Alger à l’heure d’Augustin : une visite historique du pape Léon XIV sous le signe de la fraternité
Demain, le jour se lèvera sur Alger à l’Est, mais pas comme les autres jours. Car demain, lundi 13 avril, le pape Léon XIV atterrira le matin à l’aéroport international d’Alger pour effectuer une visite historique que les Algériens attendaient depuis des millénaires. Il aura fallu qu’un pape augustinien accède au Saint-Siège pour que ce rêve tant attendu se réalise. Demain à Alger, et après-demain à Annaba, les Algériens musulmans et chrétiens mettront leur montre à l’heure de la paix, du dialogue et de l’amour que le pape viendra prêcher.
Ce moment prend une résonance particulière à la lumière de l’héritage de Saint Augustin d’Hippone, figure majeure du christianisme née sur cette terre d’Algérie. Penseur universel, il a prôné toute sa vie la quête de vérité, la tolérance et la compréhension entre les hommes. Que ce pape soit issu de la tradition augustinienne n’est pas anodin : c’est comme si l’histoire revenait à ses racines, comme si la voix d’Augustin, partie d’Hippone il y a plus de seize siècles, résonnait à nouveau aujourd’hui en appelant les peuples à l’unité, au dialogue et à la fraternité.

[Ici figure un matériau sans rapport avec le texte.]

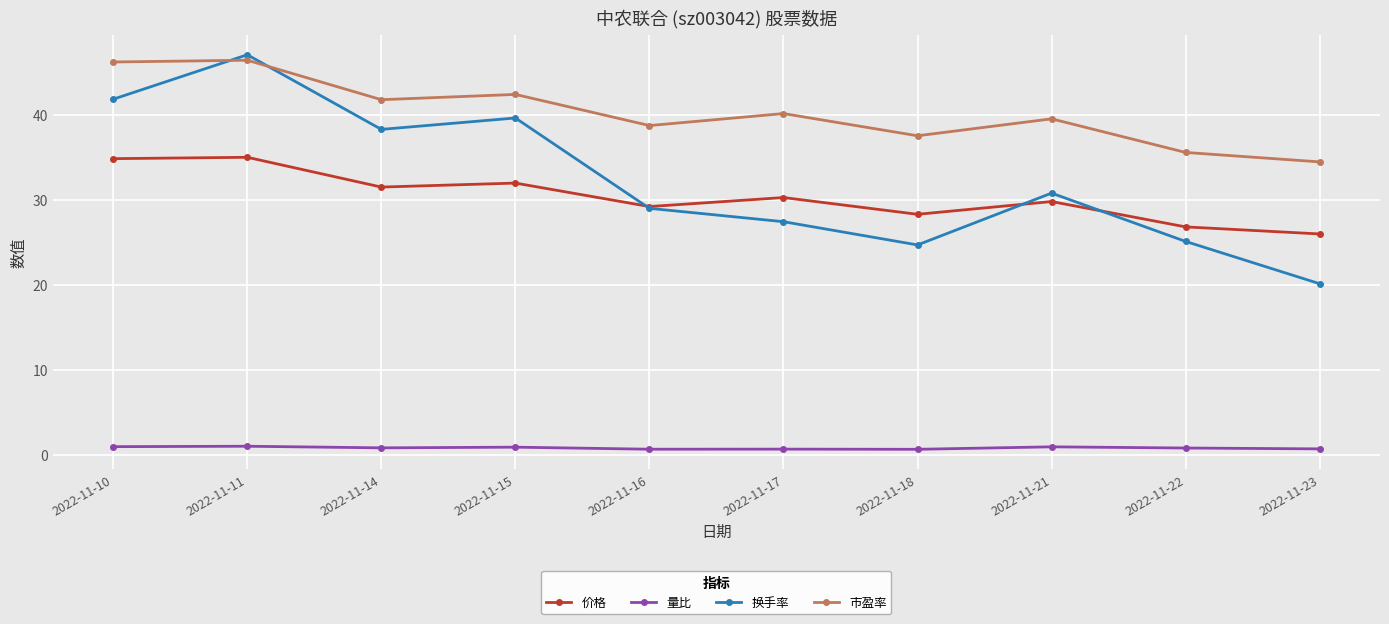

After their last crossing, which series has the higher values: 换手率 or 价格?

价格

L’équipe de Atipik Info, présente sur place à Alger depuis hier samedi, a voulu tester un fait souvent galvaudé par certains médias français, parfois accusés d’être influencés par des courants extrémistes, affirmant que le peuple algérien serait intolérant. Nous avons mené une expérience simple : une kippa pour notre technicien, une croix pour notre journaliste, un hijab pour notre productrice. Puis nous avons arpenté le cœur d’Alger. Des magasins de Didouche Mourad à un snack de la vieille Casbah, jusqu’aux boissons fraîches partagées sur la place de l’Émir Abdelkader, rue Larbi Ben M’hidi.
Partout, l’accueil a été le même : chaleureux, généreux, fidèle à l’hospitalité algérienne. Les échanges autour de la visite de Léon XIV ont révélé une réalité bien différente des clichés. Beaucoup ont parlé d’un moment historique, affirmant que chrétiens, musulmans et juifs sont des frères, unis par des racines communes et des religions monothéistes. Une leçon simple, mais puissante, venue du terrain : celle d’un peuple attaché à la coexistence et à la dignité humaine.